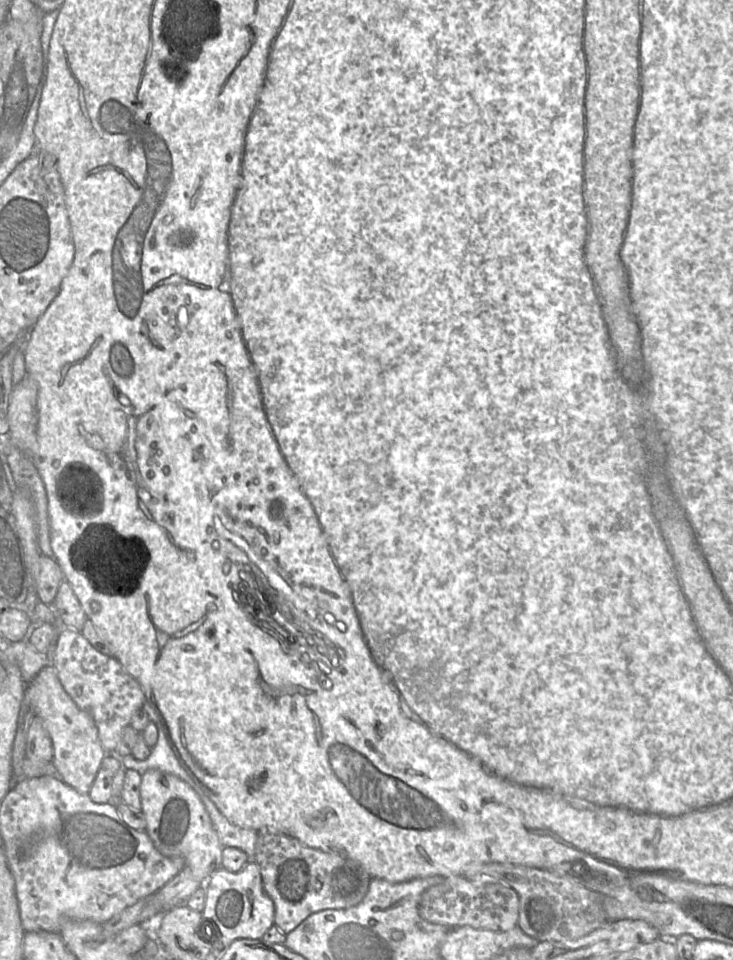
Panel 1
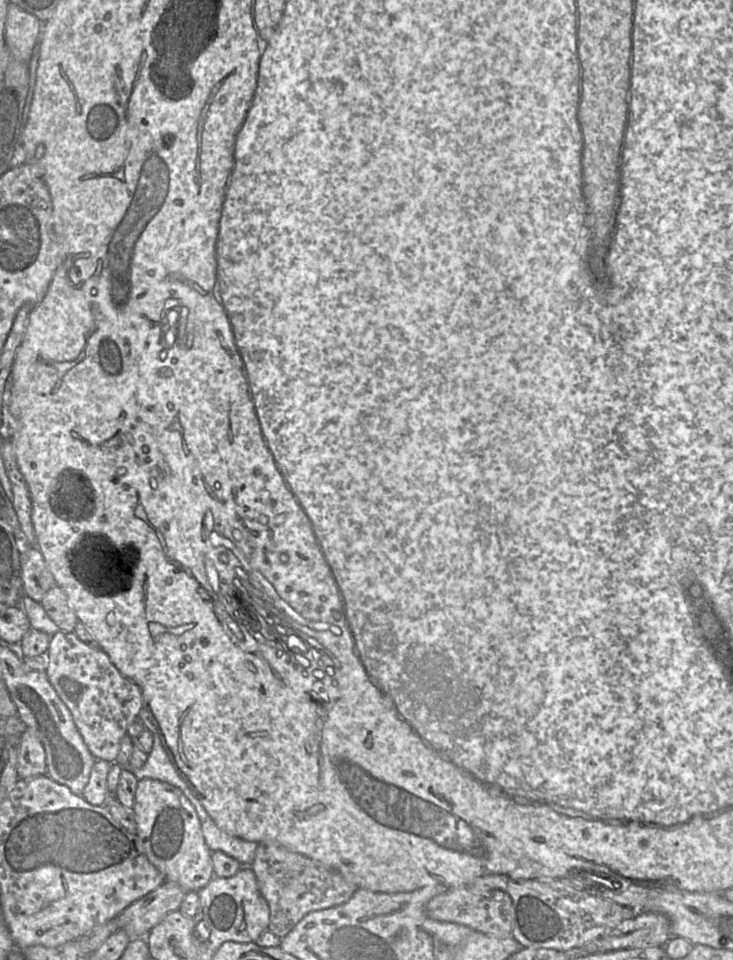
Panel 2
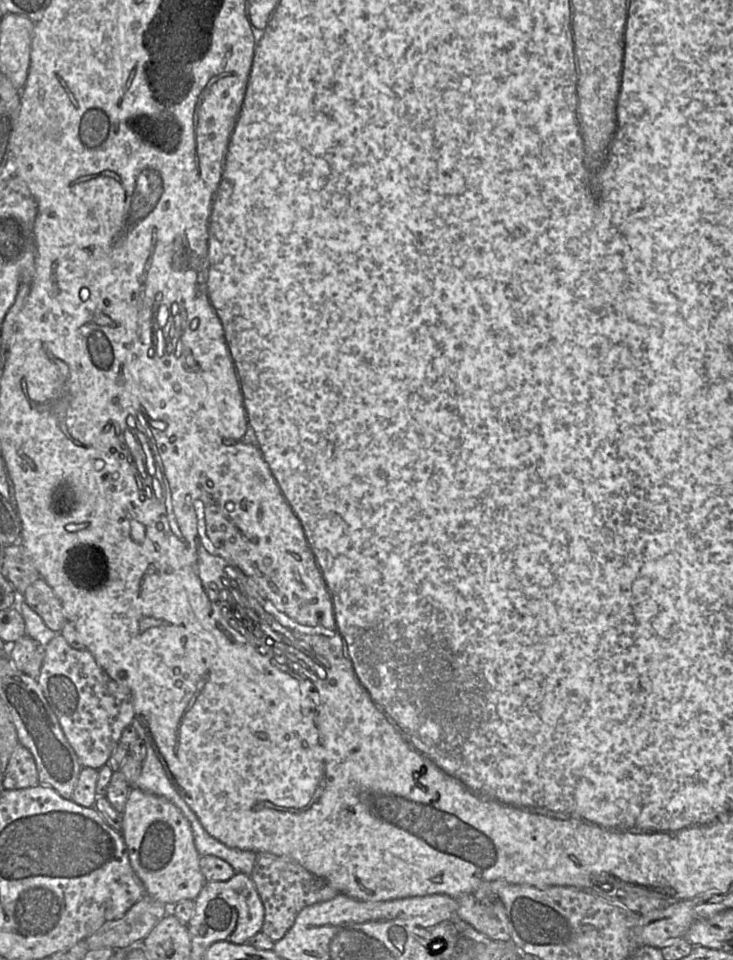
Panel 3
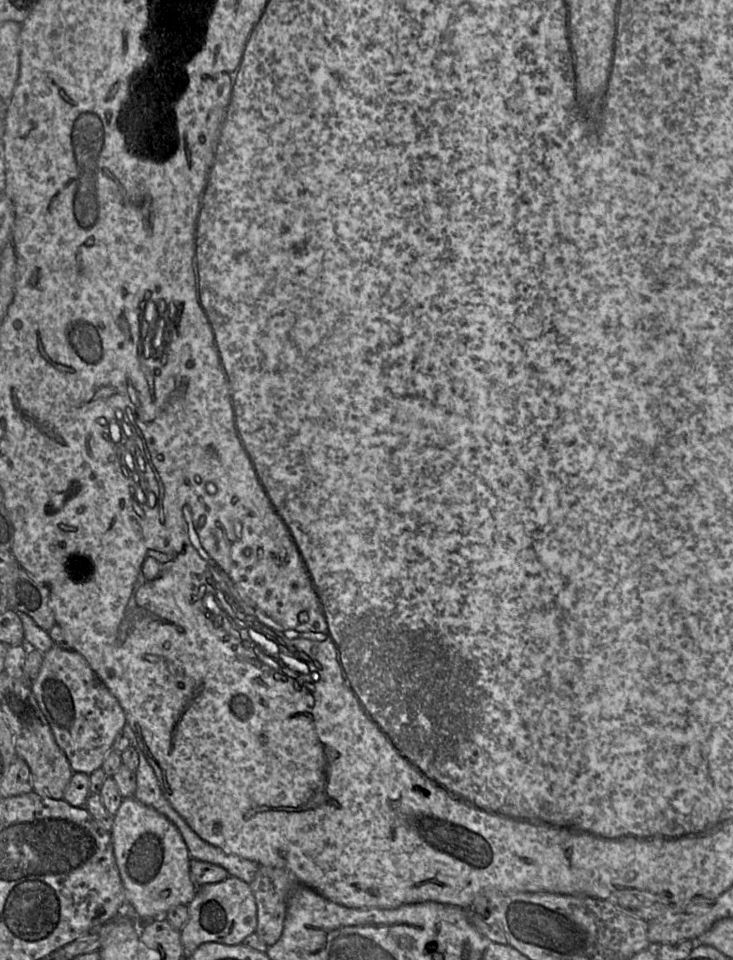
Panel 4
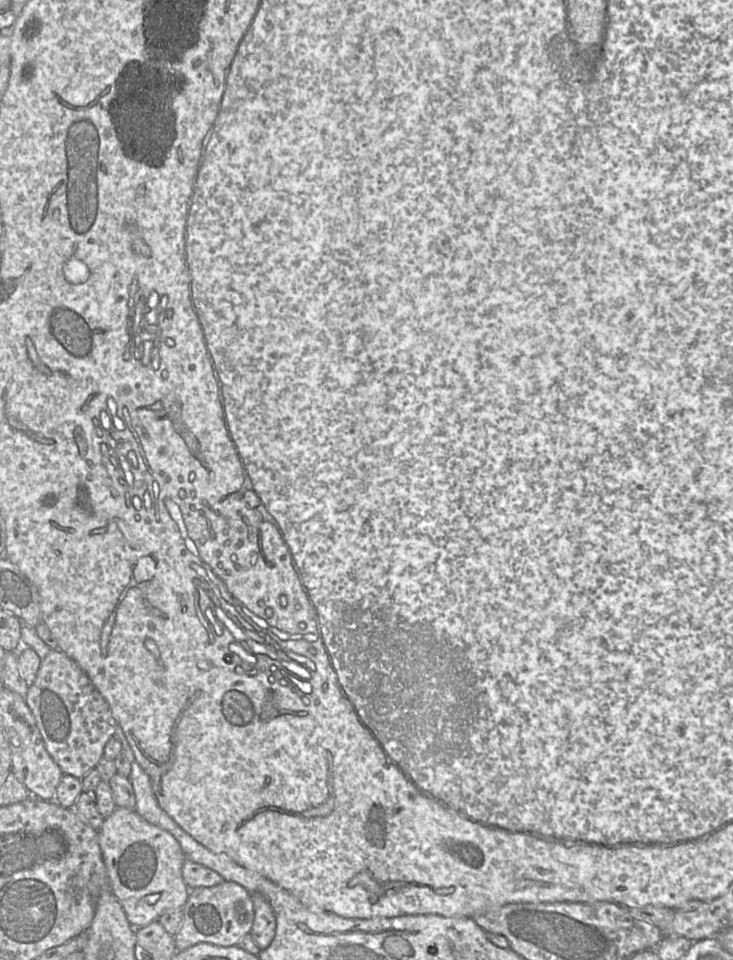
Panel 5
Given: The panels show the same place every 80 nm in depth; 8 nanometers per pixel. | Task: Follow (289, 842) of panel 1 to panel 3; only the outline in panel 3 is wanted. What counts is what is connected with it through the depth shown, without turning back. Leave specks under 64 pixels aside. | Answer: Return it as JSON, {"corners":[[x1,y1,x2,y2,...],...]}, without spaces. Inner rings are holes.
{"corners":[[268,852,257,853,250,876,264,906,261,932,274,943,284,937,303,908,328,901,340,894,325,879,309,872,295,860]]}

══════════════════════════════

§ WORK TASK
Please print all the data above word for word. Pictures should not appear in the copy.

§ RESULT
Panel 1
Panel 2
Panel 3
Panel 4
Panel 5
Given: The panels show the same place every 80 nm in depth; 8 nanometers per pixel. | Task: Follow (289, 842) of panel 1 to panel 3; only the outline in panel 3 is wanted. What counts is what is connected with it through the depth shown, without turning back. Leave specks under 64 pixels aside. | Answer: Return it as JSON, {"corners":[[x1,y1,x2,y2,...],...]}, without spaces. Inner rings are holes.
{"corners":[[268,852,257,853,250,876,264,906,261,932,274,943,284,937,303,908,328,901,340,894,325,879,309,872,295,860]]}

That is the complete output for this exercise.